Dr. Payne does note that "times are changing" in terms of NIH-funded research into menstrual pain. For one thing, a number of high-profile academic articles published recently demonstrate that painful menstruation may share common features with other chronic pain problems; for example, abnormalities in how pain is processed in the brain. There is also a hypothesis that painful menstruation may be an early indicator that a person could potentially develop more serious chronic pain problems in the future.
But while this progress is promising, it doesn't change the fact that on a systemic level, the medical community hasn't adequately treated or researched the symptoms of menstruation.
Which raises the question: How do we get period pain to be taken seriously without letting it define and restrict us?

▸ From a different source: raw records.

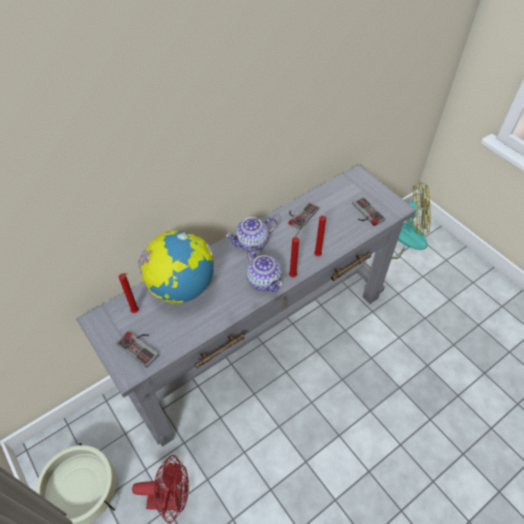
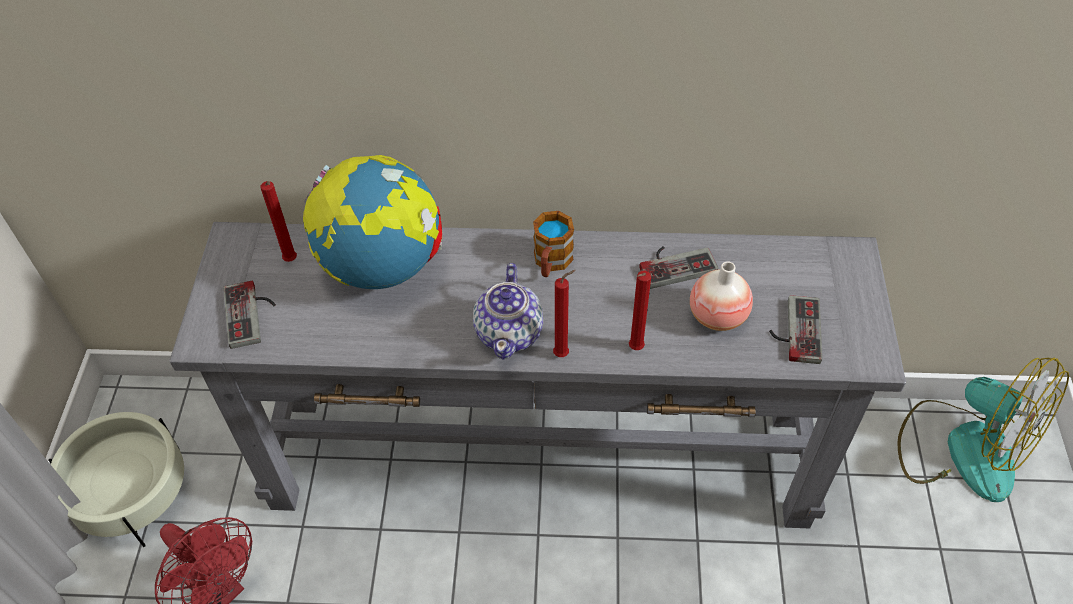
camera: 40 degrees right, 0 degrees up
teapot [226,217,277,251] -> mug [533,211,574,277]
none -> vase [690,261,753,331]

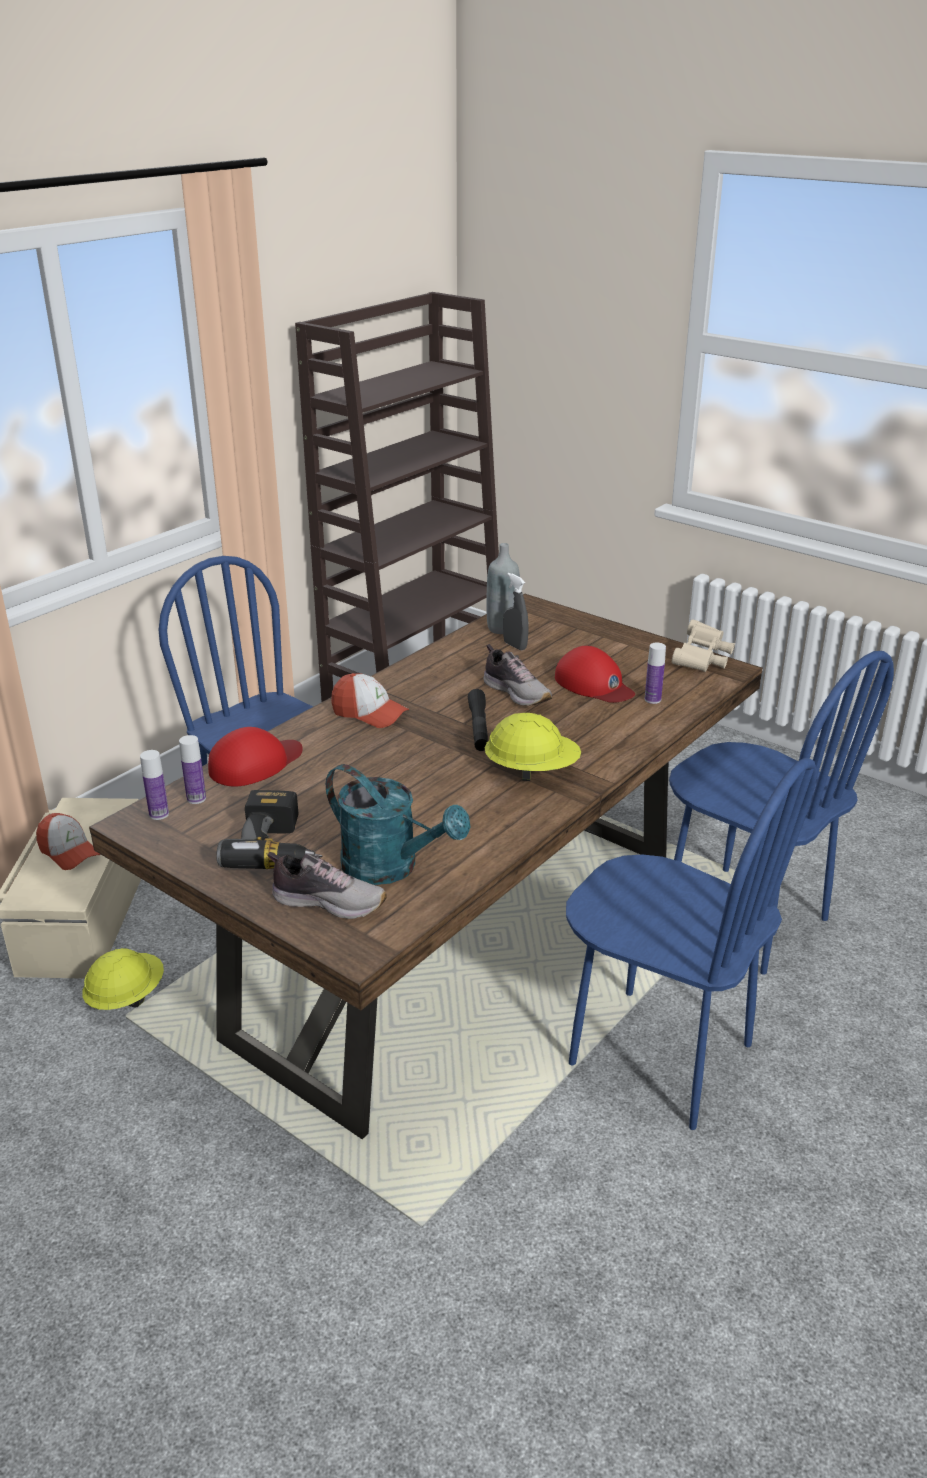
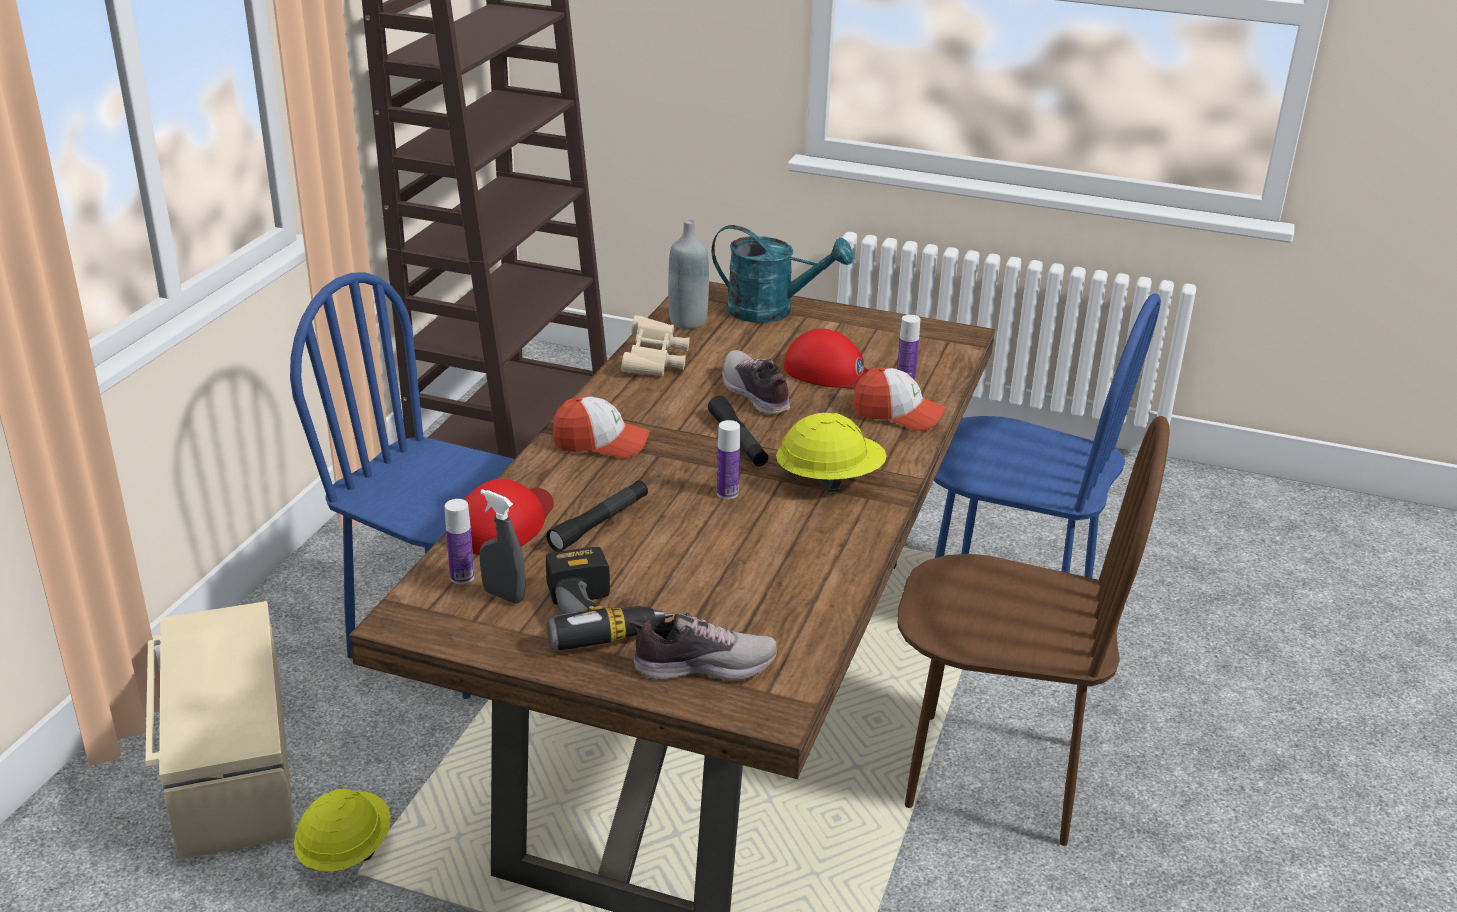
camera: 20 degrees left, 0 degrees up
cap [36,813,101,870] -> cap moved to [853,368,947,431]
bottle [140,750,169,820] -> bottle moved to [717,420,740,499]
turquoise watering can [326,764,470,885] -> turquoise watering can moved to [711,225,853,323]
shoe [484,644,552,706] -> shoe turned 150 degrees counterclockwise [722,350,790,414]
grey spray bottle [503,573,528,650] -> grey spray bottle moved to [480,489,525,604]
blue chair [566,758,817,1130] -> brown chair [897,416,1169,846]
beige binoculars [672,619,735,672] -> beige binoculars moved to [621,315,690,377]
none -> black flashlight [546,480,648,552]

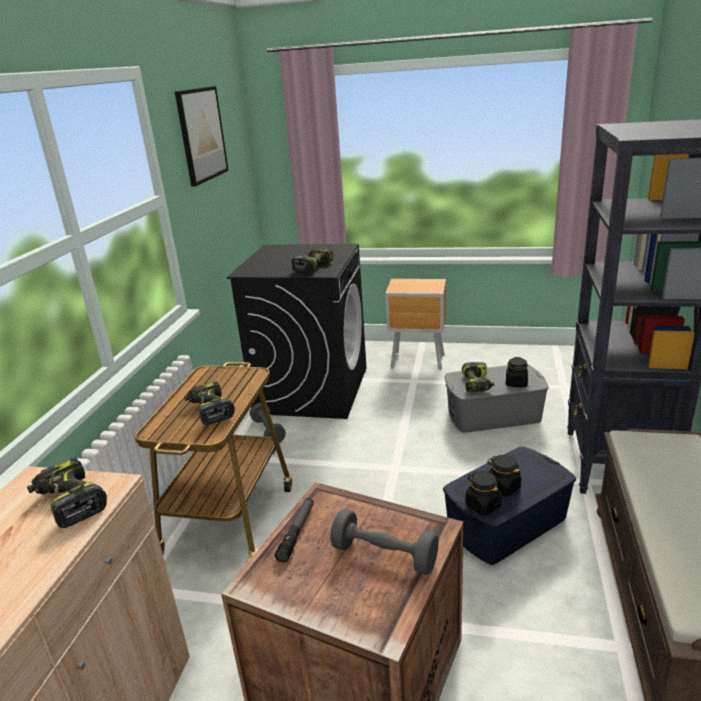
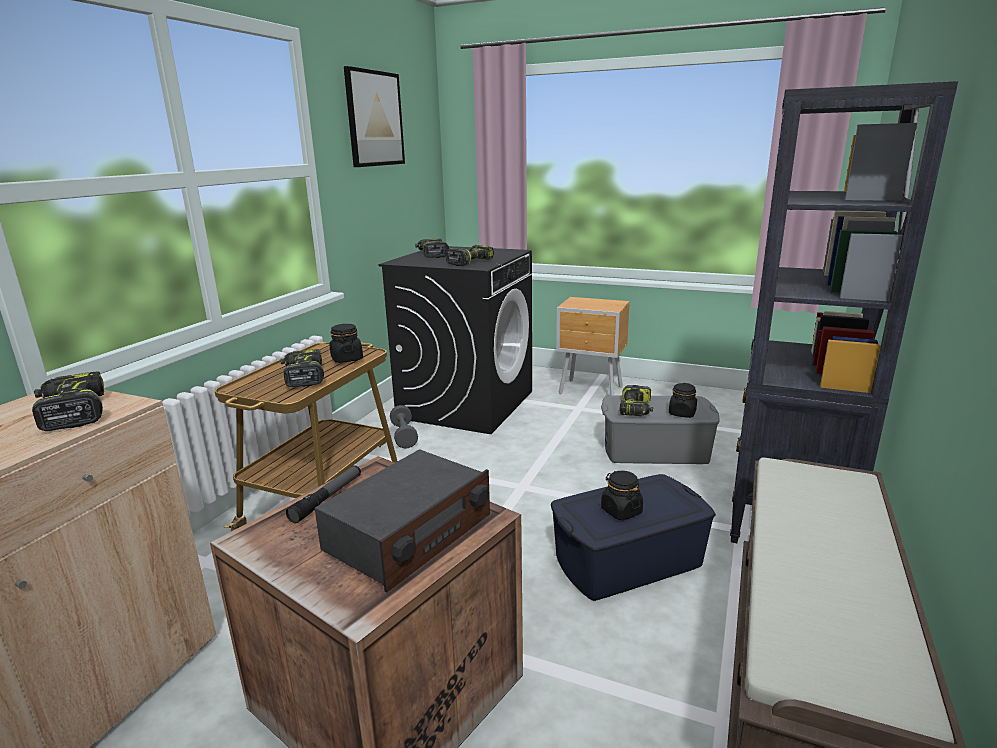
camera: 10 degrees right, 5 degrees down
grey dumbbell [330,509,439,575] -> radio [315,449,490,593]
black jar [465,472,502,515] -> black jar moved to [330,324,363,363]
none -> power drill [415,239,449,258]

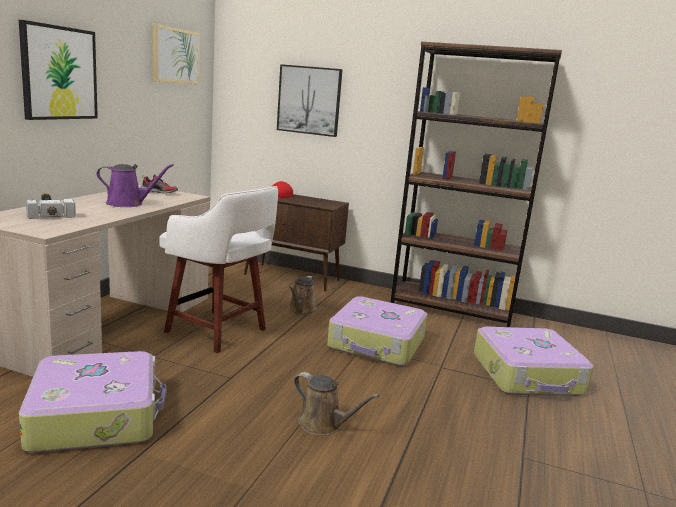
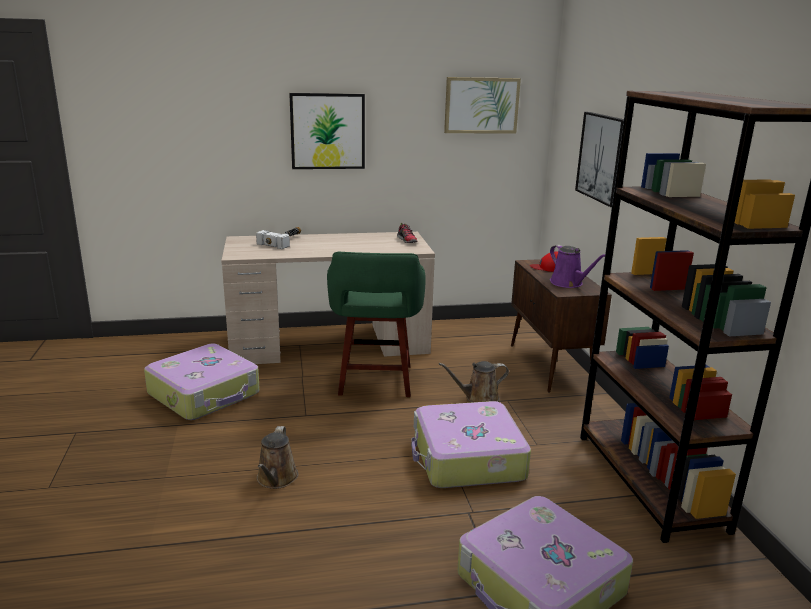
camera: 60 degrees right, 5 degrees up
purple watering can [96,164,174,207] -> purple watering can moved to [550,245,605,288]
white stool [159,186,278,353] -> green stool [327,252,426,397]

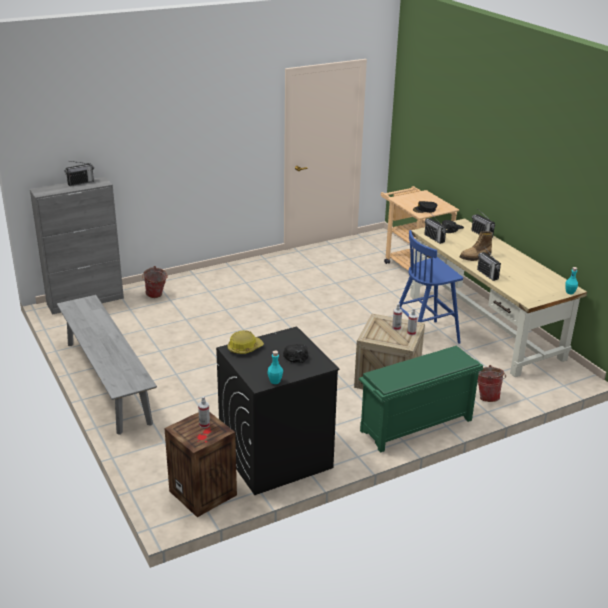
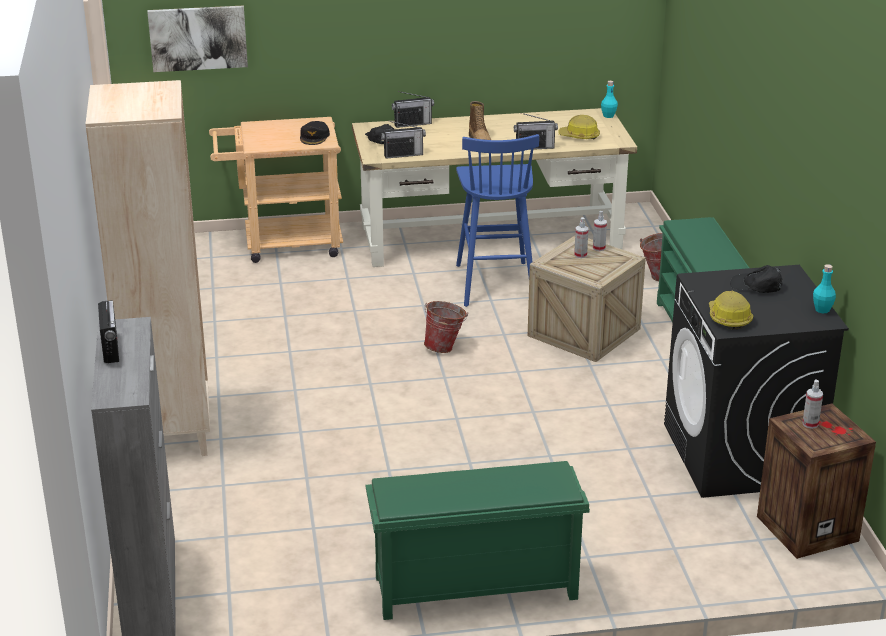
camera: 70 degrees left, 0 degrees up
grey bench [57,295,157,435] -> green shoe rack [366,461,590,620]
bucket [142,266,168,298] -> bucket moved to [424,301,468,353]
none -> beige bookcase [85,80,210,456]
none -> picture [147,5,248,72]
none -> hard hat [558,115,600,139]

There are myriad examples of our culture dismissing women outright because of their periods. The most egregious recent example of this was, of course, Donald Trump rebuffing Megyn Kelly's debate questioning of him by remarking, "There was blood coming out of her eyes, blood coming out of her wherever." But the list hardly ends there. Menstrual symptoms have been used to justify keeping women out of everything from the military to the Supreme Court to the Oval Office. Being a complex, multifaceted biological process and something that affects most women at some stage in their lives, periods have been used as a lazy means of systemic oppression -- an easy way to automatically disqualify women from all manners of ranks and positions.
The story about China's new policy taps into this damning stereotype. While ostensibly progressive, the policy requires a "certificate from a legal medical institute or hospital," exists largely in name only, and is not without criticism. In addition to requiring you to disclose your menstrual and fertility cycles to your employer, there is also the possibility that it could result in increased discrimination against hiring women -- not to mention potentially reinforcing the notion that periods incapacitate all women, all the time.
Periods do not have to be -- nor should they be -- an all-or-nothing issue. As far-fetched as it sounds, it is entirely possible to adequately fund research into menstrual pain and take it seriously as a medical condition without undermining women's capacity to fully function in society.